I’m fairly new to the whole academic approach to the study of the Bible. Let me just say that there are A LOT of words, and very few of those words are familiar. That means that reading these books is a long slow process, and as a lifelong skimmer of fiction, presents a new kind of challenge.
Bill, knowing my desire to further understand the fourth gospel, bought me a copy of Christopher Skinner’s Reading John when he saw that I was trying to win a copy from the Jesus Blog. We have a plethora of books in our home, many of which have been faithfully opened and bookmarked for my personal study by the aforementioned husband of mine, but I have mostly felt frustrated and completely out of my depth.
Reading Skinner’s foreword was encouraging. He states that the book is about “thinking at the highest level and communicating with those who want to learn” and though it isn’t the mission statement, per se, it very well could be. This book strikes just the right tone for readers like me who would like to dive into further study, but aren’t strong swimmers. Yet.
It’s a life jacket. I have to keep kicking, but I’m not going to drown. Hallelujah.
The book systematically discusses the different aspects that are important for a better reading and context for the Gospel of John. Chapter by chapter, Skinner gently guides the reader through the the differences between this gospel and the synoptics, the language used by the author and the scholarship surrounding the mystery of the writer himself.

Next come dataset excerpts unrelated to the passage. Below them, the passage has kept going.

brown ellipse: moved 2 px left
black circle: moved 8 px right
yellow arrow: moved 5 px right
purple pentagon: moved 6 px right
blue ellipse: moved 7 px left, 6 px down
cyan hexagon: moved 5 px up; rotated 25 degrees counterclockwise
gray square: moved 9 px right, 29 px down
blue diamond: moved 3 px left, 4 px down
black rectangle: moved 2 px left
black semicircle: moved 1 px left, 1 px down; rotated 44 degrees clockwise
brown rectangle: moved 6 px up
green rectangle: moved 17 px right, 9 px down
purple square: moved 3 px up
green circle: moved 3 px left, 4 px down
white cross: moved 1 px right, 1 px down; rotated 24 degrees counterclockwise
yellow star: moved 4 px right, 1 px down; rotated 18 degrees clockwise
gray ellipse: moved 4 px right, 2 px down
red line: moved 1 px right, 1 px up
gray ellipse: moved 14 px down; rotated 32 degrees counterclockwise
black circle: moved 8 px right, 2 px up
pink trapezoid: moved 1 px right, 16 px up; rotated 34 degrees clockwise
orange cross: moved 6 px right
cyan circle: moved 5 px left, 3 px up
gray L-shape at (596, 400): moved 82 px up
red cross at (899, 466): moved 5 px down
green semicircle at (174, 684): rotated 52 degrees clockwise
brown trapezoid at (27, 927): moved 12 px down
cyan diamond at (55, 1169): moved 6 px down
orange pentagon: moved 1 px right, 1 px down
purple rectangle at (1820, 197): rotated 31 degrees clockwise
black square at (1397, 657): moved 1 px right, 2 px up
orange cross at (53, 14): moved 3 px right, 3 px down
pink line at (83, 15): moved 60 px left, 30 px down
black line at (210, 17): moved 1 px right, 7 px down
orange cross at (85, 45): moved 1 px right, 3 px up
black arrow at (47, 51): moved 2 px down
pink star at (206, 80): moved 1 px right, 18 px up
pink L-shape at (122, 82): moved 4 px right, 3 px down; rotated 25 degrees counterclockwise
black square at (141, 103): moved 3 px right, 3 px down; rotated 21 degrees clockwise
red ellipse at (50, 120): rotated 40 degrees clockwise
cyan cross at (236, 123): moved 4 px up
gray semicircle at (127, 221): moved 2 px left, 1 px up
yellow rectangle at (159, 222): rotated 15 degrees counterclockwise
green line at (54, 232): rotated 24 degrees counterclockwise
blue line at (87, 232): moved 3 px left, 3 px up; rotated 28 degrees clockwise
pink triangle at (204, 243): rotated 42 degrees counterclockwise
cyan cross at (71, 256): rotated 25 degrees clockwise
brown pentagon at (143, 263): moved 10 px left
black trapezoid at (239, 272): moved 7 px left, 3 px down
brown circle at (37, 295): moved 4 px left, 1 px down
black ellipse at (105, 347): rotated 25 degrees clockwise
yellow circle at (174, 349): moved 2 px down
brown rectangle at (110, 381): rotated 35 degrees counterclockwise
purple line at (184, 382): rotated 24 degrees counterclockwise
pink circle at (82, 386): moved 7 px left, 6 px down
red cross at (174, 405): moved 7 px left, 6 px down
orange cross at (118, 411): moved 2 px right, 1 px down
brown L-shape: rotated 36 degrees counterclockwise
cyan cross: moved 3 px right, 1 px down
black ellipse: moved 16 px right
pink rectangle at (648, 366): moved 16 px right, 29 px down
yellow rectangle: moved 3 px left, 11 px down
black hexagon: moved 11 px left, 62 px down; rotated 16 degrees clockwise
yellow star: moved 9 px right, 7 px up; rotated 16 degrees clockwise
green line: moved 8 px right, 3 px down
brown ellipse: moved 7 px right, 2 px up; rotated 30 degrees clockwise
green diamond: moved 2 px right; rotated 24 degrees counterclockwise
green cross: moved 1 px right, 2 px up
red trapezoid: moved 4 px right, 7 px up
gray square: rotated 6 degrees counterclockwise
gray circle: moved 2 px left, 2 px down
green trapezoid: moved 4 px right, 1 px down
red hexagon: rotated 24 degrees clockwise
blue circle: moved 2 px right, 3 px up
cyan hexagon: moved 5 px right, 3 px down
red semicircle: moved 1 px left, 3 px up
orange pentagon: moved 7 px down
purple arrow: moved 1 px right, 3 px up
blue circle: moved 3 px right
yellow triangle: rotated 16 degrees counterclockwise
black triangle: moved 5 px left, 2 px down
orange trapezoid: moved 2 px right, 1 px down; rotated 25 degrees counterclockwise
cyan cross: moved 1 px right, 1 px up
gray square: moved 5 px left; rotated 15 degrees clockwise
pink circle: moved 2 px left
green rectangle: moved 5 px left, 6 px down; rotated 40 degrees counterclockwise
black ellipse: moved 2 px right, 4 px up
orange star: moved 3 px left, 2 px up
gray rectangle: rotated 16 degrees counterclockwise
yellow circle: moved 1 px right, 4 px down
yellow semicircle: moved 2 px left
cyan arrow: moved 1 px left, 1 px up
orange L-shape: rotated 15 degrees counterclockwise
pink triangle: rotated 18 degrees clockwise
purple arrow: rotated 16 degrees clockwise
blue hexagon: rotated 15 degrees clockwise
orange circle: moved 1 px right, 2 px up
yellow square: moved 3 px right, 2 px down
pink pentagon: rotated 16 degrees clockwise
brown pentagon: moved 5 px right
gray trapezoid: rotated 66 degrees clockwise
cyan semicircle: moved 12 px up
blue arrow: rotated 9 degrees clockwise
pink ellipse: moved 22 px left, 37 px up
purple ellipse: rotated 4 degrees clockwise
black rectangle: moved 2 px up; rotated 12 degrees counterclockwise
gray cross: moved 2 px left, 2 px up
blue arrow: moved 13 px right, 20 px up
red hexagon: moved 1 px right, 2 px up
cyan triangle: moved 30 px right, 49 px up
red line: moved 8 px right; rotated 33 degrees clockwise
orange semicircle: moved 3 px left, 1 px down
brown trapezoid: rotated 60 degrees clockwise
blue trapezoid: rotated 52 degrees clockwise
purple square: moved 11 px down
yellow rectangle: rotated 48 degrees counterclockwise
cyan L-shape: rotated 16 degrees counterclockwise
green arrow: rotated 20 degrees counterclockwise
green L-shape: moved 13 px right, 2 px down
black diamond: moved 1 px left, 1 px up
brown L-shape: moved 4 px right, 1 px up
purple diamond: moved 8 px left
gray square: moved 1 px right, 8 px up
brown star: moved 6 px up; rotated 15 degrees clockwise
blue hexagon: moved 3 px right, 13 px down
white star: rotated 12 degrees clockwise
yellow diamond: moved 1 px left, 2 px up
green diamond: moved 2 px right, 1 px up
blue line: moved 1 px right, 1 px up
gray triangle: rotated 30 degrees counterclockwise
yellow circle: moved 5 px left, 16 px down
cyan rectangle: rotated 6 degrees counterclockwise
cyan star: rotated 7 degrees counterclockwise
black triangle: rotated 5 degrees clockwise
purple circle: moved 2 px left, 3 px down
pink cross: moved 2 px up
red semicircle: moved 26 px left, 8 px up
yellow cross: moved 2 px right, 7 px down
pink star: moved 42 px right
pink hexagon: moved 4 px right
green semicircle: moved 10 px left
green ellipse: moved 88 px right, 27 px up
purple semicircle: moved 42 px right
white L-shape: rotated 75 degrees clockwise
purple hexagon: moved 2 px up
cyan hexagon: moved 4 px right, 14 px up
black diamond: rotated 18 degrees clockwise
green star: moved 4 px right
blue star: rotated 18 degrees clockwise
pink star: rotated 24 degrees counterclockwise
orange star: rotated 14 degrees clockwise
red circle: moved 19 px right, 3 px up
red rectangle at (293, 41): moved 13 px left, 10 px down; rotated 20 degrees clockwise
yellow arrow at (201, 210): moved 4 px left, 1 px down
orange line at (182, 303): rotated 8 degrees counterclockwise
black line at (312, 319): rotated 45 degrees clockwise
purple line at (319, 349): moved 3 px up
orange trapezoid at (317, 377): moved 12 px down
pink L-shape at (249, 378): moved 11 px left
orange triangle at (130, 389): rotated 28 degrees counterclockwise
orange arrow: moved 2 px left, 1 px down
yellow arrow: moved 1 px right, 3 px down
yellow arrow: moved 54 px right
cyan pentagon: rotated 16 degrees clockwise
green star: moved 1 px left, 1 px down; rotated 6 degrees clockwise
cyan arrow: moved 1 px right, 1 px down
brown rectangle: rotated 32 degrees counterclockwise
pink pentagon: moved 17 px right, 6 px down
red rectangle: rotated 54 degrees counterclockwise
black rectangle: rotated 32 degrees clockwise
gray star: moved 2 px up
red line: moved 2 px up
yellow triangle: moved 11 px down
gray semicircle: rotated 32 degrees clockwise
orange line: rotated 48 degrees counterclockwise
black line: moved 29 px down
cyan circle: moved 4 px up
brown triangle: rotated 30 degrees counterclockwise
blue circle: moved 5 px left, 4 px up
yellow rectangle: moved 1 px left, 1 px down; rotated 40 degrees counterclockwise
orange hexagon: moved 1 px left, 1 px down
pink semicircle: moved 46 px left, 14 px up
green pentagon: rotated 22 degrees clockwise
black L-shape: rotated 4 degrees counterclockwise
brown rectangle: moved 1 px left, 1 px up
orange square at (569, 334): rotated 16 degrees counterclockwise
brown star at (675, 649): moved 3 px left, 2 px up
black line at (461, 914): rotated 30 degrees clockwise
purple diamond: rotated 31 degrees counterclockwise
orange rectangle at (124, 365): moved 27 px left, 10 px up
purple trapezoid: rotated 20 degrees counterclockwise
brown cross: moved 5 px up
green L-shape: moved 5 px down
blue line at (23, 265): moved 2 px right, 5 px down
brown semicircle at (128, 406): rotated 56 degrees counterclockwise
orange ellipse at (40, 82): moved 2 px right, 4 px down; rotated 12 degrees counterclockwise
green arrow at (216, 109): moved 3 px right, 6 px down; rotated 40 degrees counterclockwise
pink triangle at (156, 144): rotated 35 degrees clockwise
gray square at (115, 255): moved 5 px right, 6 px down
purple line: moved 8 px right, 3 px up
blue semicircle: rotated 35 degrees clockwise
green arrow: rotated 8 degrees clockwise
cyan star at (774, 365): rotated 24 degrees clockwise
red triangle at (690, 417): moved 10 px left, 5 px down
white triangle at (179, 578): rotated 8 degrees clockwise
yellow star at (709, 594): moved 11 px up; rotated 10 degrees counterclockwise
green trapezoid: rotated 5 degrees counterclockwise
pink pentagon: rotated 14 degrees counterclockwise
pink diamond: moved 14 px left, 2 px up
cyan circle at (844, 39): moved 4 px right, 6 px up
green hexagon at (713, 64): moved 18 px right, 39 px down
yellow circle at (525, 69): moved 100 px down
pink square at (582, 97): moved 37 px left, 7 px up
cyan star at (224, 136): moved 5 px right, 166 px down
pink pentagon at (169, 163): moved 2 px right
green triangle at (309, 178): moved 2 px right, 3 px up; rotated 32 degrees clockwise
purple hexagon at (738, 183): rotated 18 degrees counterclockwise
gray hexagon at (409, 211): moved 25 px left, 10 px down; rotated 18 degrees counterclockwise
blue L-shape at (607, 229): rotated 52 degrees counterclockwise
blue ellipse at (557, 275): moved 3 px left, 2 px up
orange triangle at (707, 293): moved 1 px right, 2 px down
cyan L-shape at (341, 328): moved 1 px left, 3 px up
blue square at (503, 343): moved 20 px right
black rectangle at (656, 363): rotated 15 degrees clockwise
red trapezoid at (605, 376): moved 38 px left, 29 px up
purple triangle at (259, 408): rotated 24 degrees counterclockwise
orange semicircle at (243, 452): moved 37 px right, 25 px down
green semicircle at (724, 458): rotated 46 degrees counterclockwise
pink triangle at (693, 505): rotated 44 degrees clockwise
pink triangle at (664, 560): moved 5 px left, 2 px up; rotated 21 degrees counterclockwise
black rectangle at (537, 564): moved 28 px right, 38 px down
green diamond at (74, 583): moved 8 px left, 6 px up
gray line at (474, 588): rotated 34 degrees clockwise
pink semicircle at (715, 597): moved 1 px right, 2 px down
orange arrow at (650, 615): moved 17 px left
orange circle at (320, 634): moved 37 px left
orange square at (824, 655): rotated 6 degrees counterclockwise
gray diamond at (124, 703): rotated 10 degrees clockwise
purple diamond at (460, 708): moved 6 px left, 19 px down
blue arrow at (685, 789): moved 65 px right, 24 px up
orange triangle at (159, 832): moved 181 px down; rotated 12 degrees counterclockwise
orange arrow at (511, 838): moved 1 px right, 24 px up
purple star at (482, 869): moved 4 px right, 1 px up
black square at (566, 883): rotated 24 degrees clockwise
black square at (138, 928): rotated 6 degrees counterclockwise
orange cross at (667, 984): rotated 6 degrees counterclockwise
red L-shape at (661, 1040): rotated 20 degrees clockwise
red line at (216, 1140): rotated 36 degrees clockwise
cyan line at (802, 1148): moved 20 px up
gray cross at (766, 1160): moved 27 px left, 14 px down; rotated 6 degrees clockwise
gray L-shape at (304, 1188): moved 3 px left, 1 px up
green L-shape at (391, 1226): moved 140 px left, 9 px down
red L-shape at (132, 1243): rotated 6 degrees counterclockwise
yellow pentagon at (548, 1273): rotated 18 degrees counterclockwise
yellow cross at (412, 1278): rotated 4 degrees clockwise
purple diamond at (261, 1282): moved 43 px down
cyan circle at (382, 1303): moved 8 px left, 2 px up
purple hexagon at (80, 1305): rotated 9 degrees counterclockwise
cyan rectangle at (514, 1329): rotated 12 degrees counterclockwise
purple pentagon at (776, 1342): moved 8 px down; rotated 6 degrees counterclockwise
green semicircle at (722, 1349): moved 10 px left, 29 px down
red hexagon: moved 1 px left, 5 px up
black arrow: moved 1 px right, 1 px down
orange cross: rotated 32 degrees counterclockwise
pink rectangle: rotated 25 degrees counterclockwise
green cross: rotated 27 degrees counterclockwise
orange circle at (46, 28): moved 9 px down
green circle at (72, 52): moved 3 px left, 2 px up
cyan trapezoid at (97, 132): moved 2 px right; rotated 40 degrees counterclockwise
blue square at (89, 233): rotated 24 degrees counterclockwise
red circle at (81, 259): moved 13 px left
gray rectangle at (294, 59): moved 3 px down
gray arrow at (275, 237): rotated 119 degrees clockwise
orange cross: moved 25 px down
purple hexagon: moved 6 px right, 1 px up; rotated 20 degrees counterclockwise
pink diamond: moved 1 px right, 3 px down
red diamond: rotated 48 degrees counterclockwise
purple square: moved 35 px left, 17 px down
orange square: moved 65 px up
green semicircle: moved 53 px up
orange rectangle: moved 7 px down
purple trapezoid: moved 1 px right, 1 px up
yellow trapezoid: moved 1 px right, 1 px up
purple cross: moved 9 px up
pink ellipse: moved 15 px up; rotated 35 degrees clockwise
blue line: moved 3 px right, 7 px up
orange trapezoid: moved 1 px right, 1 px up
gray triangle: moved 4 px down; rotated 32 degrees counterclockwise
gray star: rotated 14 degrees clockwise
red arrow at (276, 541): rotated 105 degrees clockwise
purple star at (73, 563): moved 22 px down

His writing is clear, and the use of analogies at the beginning of a new topic is helpful. Even better, once he’s done describing the analogy, whether it’s watching the movie Toy Story, or his wife’s feelings about the end of a great fiction series, his switch into academic language is not jarring. You get the sense that the author is a good classroom teacher- one who truly wants his students to get the topic and will meet them where they are without a condescending tone.
The chapter on the language of the gospel (“An Alien Tongue”) was a personal favorite in which Skinner discusses the use of irony, double entendre and literary asides. It is read-out-loud-to-your-spouse-able, and definitely flipped a light switch on for me.
Because an interest in the Samaritan woman is how I got into this mess to begin with, I do wish the book had elaborated a bit more on her character, rather than taking the tact of predecessors and assuming her “marginalized” status, but I’m truly influenced by Cohick’s scholarship which infers that there is more to her character than just ostracized hussy. Comparing and contrasting the story of the woman at the well with the conversation Jesus had with Nicodemus is the context for bringing her up, so I appreciate that he had other fish to fry.
While reading, I found myself making connections and moving along a trail of thought only to find it confirmed at the end of the chapter/paragraph. That’s damn good writing right there, and it works on two levels. One, obviously- it helps guide the reader to the conclusion the author is making and two- it makes the reader believe in their ability to think/process/learn. Now I feel smart, or at the very least, not dumb. I think I can tackle Bauckham with less frustration.
I will be keeping this book on my shelf and referencing it, not just for the valuable material it contains, but as a reminder that there is a way through the difficulties of studying the New Testament, and that there are people out there who have blazed a trail and who want others to find their way.
PS. I just finished reading Bauckham’s “The Beloved Disciple as the Ideal Author” from “The Testimony of the Beloved Disciple." It's hard to believe how different the experience of reading it AFTER finishing Skinner’s book was from before when I threw the book down in tears of frustration. It is literally like night and day.
Four stars and two thumbs up for Reading John.